Tenor
Auf die Beschwerde der Antragstellerin wird der Beschluss des Verwaltungsgerichts des Saarlandes vom 16. Dezember 2019 - 2 L 1303719 - in Bezug auf die Streitwertfestsetzung dahingehend abgeändert, dass der Streitwert auf 19.180,77 EUR festgesetzt wird.
Gründe
Die von den Prozessbevollmächtigten der Antragstellerin auf der Grundlage des § 32 Abs. 2 RVG im eigenen Namen erhobene und auch sonst zulässige Beschwerde, mit der die Heraufsetzung des vom Verwaltungsgericht auf 2.500.- EUR festgesetzten Streitwerts nach den für Beförderungen geltenden Grundsätzen begehrt wird, ist begründet.
Nach der Rechtsprechung des Bundesverwaltungsgerichts und des Senats ist der Streitwert bei Konkurrenzen um höherwertige Dienstposten anhand des Auffangwertes gemäß § 52 Abs. 2 GKG zu bestimmen, wenn deren Übertragung eine künftige Beförderungsauswahl nicht vorwegnimmt.(BVerwG, Beschluss vom 25.11.2011 - 2 VR 4/11 -, Rdnr. 1, 40; OVG des Saarlandes, Beschluss vom 28.1.2019 - 1 E 343/18 -, Juris, Rdnr. 4; siehe hierzu auch OVG für das Land Nordrhein-Westfalen, Beschluss vom 31.5.2019 - 6 B 366/19 -, Juris, Rdnr. 25) Dagegen ist § 52 Abs. 1 und Abs. 6 Satz 1 Nr. 1, Satz 4 GKG auf Streitigkeiten betreffend die „förderliche Besetzung“ von Dienstposten anzuwenden, bei der der Dienstherr in einem einaktigen Verfahren die Vergabe eines höherwertigen Dienstpostens und die Vergabe des entsprechenden Beförderungsamtes in der Weise miteinander verknüpft, dass er der Dienstpostenvergabe im Falle der Bewährung des ausgewählten Bewerbers ohne weitere Auswahlentscheidung die Beförderung nachfolgen lässt.(BVerwG, Beschluss vom 25.10.2011 - 2 VR 4/11 -, Rdnr. 2, 58)
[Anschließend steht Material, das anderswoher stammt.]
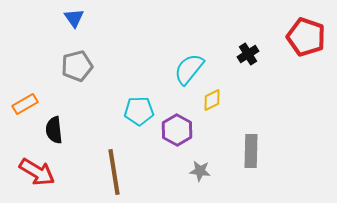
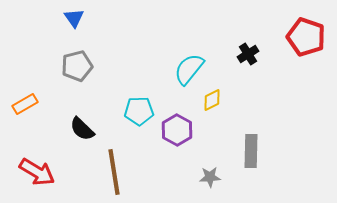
black semicircle: moved 28 px right, 1 px up; rotated 40 degrees counterclockwise
gray star: moved 10 px right, 6 px down; rotated 10 degrees counterclockwise
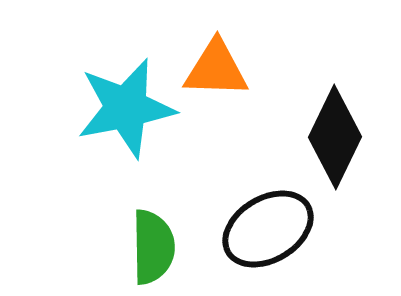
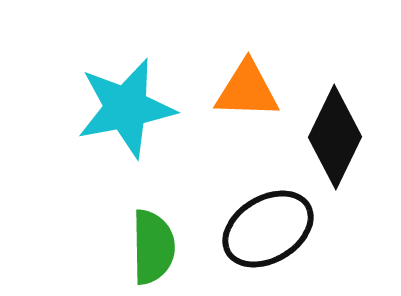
orange triangle: moved 31 px right, 21 px down
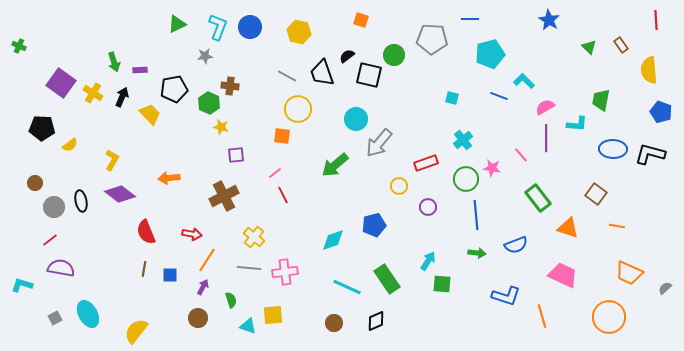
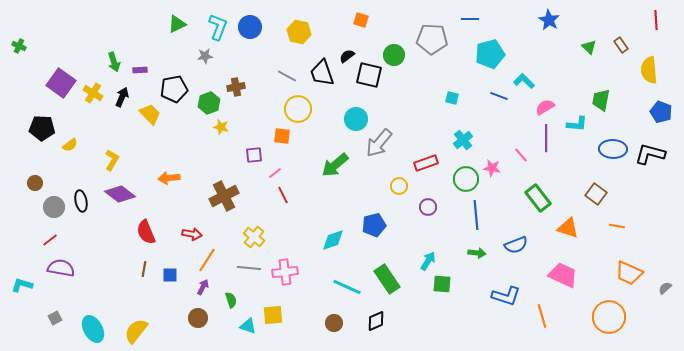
brown cross at (230, 86): moved 6 px right, 1 px down; rotated 18 degrees counterclockwise
green hexagon at (209, 103): rotated 15 degrees clockwise
purple square at (236, 155): moved 18 px right
cyan ellipse at (88, 314): moved 5 px right, 15 px down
Fallbezogen haben die Beschwerdeführer mehrfach und dezidiert vorgetragen, dass nach der Übertragung der am Gymnasium ... in C-Stadt ausgeschriebenen Funktionsstelle eines Abteilungsleiters/einer Abteilungsleiterin Didaktik an den Beigeladenen die Beförderung in ein höheres Statusamt nach erfolgreichem Ablauf der Probezeit ohne weiteres Auswahlverfahren erfolgen werde. Diesen Darlegungen ist der Antragsgegner nicht entgegen, zuletzt ließ er gegenüber der Geschäftsstelle des Senats telefonisch mitteilen, dass er keine Stellungnahme mehr abgegeben werde. Aufgrund dieses prozessualen Verhaltens des Antragsgegners geht der Senat davon aus, dass es in der sich vorliegend darstellenden Fallkonstellation nicht um die Vergabe einer höherwertigen Funktionsstelle geht, deren Übertragung eine künftige Beförderungsauswahl nach der Ausschreibung auch im Fall uneingeschränkter Bewährung auf diesem Dienstposten nicht vorwegnimmt und daher die Festsetzung des (hälftigen) Auffangstreitwerts rechtfertigen würde, sondern es sich vielmehr um die Übertragung eines höherwertigen Dienstpostens handelt, bei der eine Beförderung nur noch von dem erfolgreichen Ablauf der Probezeit des Beigeladenen abhängt und eine erneute Auswahlentscheidung nicht mehr stattfindet. Dies gebietet eine Festsetzung des Streitwerts nach Maßgabe der §§ 53 Abs. 2 Nr. 1, 52 Abs. 1 und Abs. 6 Satz 1 Nr. 1, Satz 4 GKG in der im Tenor ausgesprochenen Höhe, wobei sich die Grundgehaltssätze aus der ab dem 1.8.2019 geltenden Anlage 1 zur Besoldungsgruppe A gemäß dem Gesetz Nr. 1969 zur Anpassung von Besoldungs- und Versorgungsbezügen in den Jahren 2019, 2020 und 2021 und zur Änderung dienstrechtlicher Bestimmungen vom 19.6.2019 (Amtsblatt I, Seite 498 ff.) ergeben.
Dieser Beschluss ist nicht anfechtbar.